## Task goal
Each line of the data below holding the word "assign" must be copied.

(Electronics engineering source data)
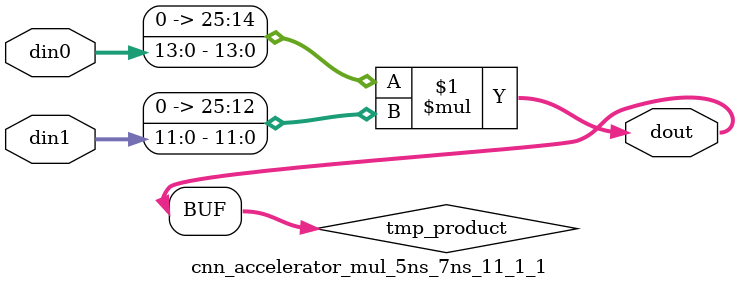
<source format=v>

`timescale 1 ns / 1 ps

 module cnn_accelerator_mul_5ns_7ns_11_1_1(din0, din1, dout);
parameter ID = 1;
parameter NUM_STAGE = 0;
parameter din0_WIDTH = 14;
parameter din1_WIDTH = 12;
parameter dout_WIDTH = 26;

input [din0_WIDTH - 1 : 0] din0; 
input [din1_WIDTH - 1 : 0] din1; 
output [dout_WIDTH - 1 : 0] dout;

wire signed [dout_WIDTH - 1 : 0] tmp_product;
























assign tmp_product = $signed({1'b0, din0}) * $signed({1'b0, din1});











assign dout = tmp_product;





















endmodule

</source>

## Task result
assign tmp_product = $signed({1'b0, din0}) * $signed({1'b0, din1});
assign dout = tmp_product;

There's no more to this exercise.